I spent a lot of my childhood in and around the garden. Reflecting on this happy time, I feel it’s an experience I need to share with my children, as well. If you have kids or grandkids in your life, getting them in the garden can teach some vital lessons and offer some incredible benefits.
1. Family Time
In hectic world that we all inhabit, children need and crave time with their parents. Time spent in the garden calms the mind and reduces the stress of the day for both adults and children. Working together teaches them cooperation and teamwork in a non-competitive environment where important bonds can be forged for life.
2. Food-System Awareness
Gardening shows kids that vegetables and fruits come from plants grown in the ground not the grocery store. The idea that farmers and gardeners are the people that produce our food is an important lesson that many kids are surprising unfamiliar with. The food you grow not only tastes better but can introduce kids to a whole world of new foods.
3. Learning Opportunities
The simple act of seeing a seed grow to maturity or a plant flower and then bear fruit is a fascinating experience no matter your age. Fascination leads to understanding, as kids learn about cause and effect. For example, plants die without water and weeds compete with plants. Reasoning and discovery follow as children ask questions and learn about science, botany, nutrition and entomology. These lessons can build a love of nature that will last a lifetime and hopefully be shared with the next generation.
4. Healthier Kids
Gardening gets kids outside and away from the computer, the endless stream of television channels, the ubiquitous smartphone and video games. Exercise from gardening activities can help your keep kids fit and healthy. As an added bonus, children are often more excited to eat the nutritious fruit and vegetables that they grow.

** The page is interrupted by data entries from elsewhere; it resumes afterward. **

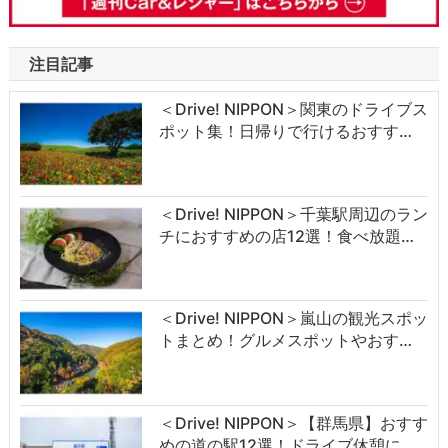
注目記事
＜Drive! NIPPON＞関東のドライブス
ポット集！日帰りで行けるおすす…
＜Drive! NIPPON＞千葉駅周辺のラン
チにおすすめの店12選！食べ放題…
＜Drive! NIPPON＞嵐山の観光スポッ
トまとめ！グルメスポットやおす…
＜Drive! NIPPON＞【群馬県】おすす
めの道の駅12選！ドライブ休憩に…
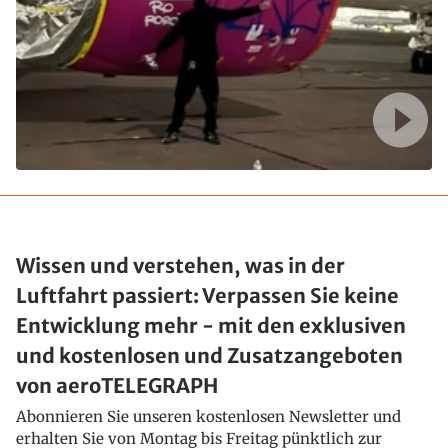
Wissen und verstehen, was in der
Luftfahrt passiert: Verpassen Sie keine
Entwicklung mehr - mit den exklusiven
und kostenlosen und Zusatzangeboten
von aeroTELEGRAPH
Abonnieren Sie unseren kostenlosen Newsletter und
erhalten Sie von Montag bis Freitag pünktlich zur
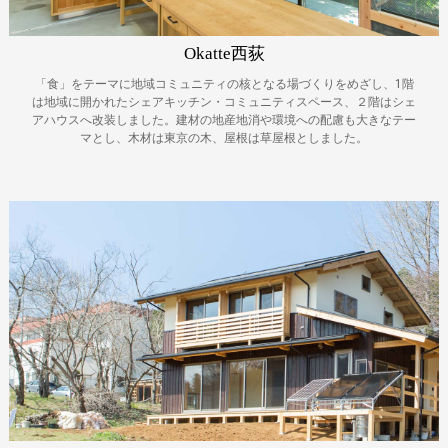
Okatte西荻
「食」をテーマに地域コミュニティの核となる場づくりをめざし、1階
は地域に開かれたシェアキッチン・コミュニティスペース、２階はシェ
アハウスへ改装しました。建材の地産地消や環境への配慮も大きなテー
マとし、木材は東京の木、屋根は草屋根としました。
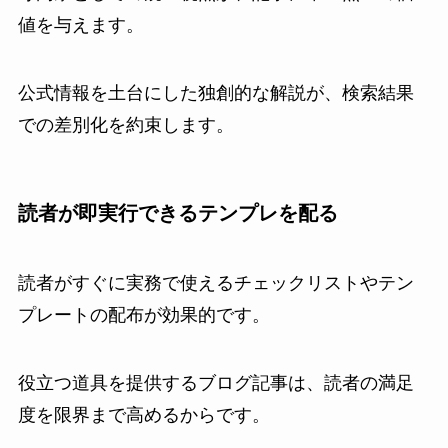
値を与えます。
公式情報を土台にした独創的な解説が、検索結果
での差別化を約束します。
読者が即実行できるテンプレを配る
読者がすぐに実務で使えるチェックリストやテン
プレートの配布が効果的です。
役立つ道具を提供するブログ記事は、読者の満足
度を限界まで高めるからです。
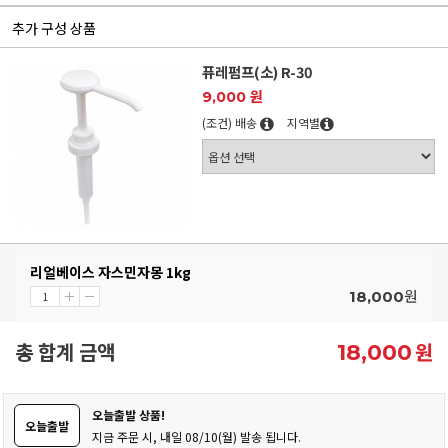
추가 구성 상품
퓨레펌프(소) R-30
9,000 원
(조건) 배송
지역별
리얼베이스 자스민자몽 1kg
원
18,000
총 합계 금액
원
18,000
오늘출발 상품!
오늘출발
지금 주문 시, 내일 08/10(월) 발송 됩니다.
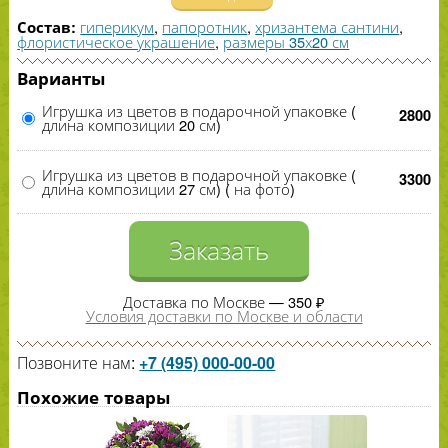
гиперикум
,
папоротник
,
хризантема сантини
,
Состав:
флористическое украшение
,
размеры 35х20 см
Варианты
Игрушка из цветов в подарочной упаковке (
2800
длина композиции 20 см)
Игрушка из цветов в подарочной упаковке (
3300
длина композиции 27 см) ( на фото)
Заказать
Доставка по Москве — 350 ₽
Условия доставки по Москве и области
Позвоните нам:
+7 (495) 000-00-00
Похожие товары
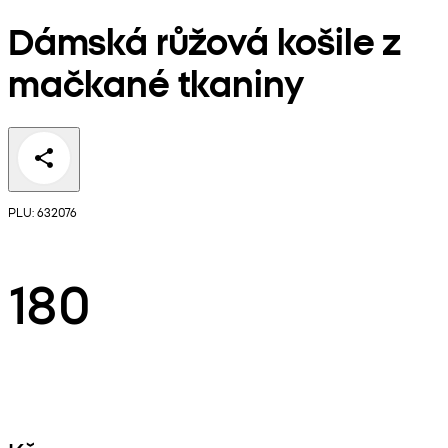
Dámská růžová košile z
mačkané tkaniny
PLU: 632076
180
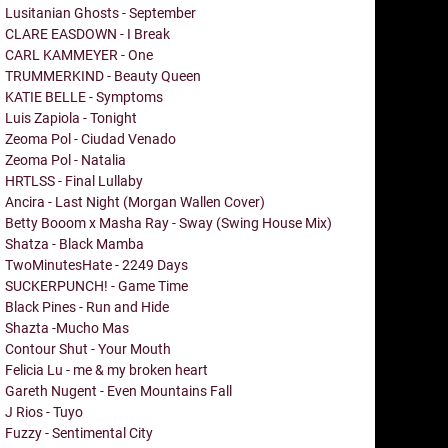
Lusitanian Ghosts - September
CLARE EASDOWN - I Break
CARL KAMMEYER - One
TRUMMERKIND - Beauty Queen
KATIE BELLE - Symptoms
Luis Zapiola - Tonight
Zeoma Pol - Ciudad Venado
Zeoma Pol - Natalia
HRTLSS - Final Lullaby
Ancira - Last Night (Morgan Wallen Cover)
Betty Booom x Masha Ray - Sway (Swing House Mix)
Shatza - Black Mamba
TwoMinutesHate - 2249 Days
SUCKERPUNCH! - Game Time
Black Pines - Run and Hide
Shazta -Mucho Mas
Contour Shut - Your Mouth
Felicia Lu - me & my broken heart
Gareth Nugent - Even Mountains Fall
J Rios - Tuyo
Fuzzy - Sentimental City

5. Responsibility and Self-Confidence
With all the garden’s daily tasks—like weeding, watering and harvesting—caring for a garden and tending to plants teaches kids personal responsibility. Successfully raising a crop to fruition can also help develop self-confidence in a space where it’s OK to make mistakes. Speaking of mistakes, my mother loved to tell a story where I, at about 3 years of age, accidentally picked half the immature cauliflower crop as a bouquet for her while playing in the garden.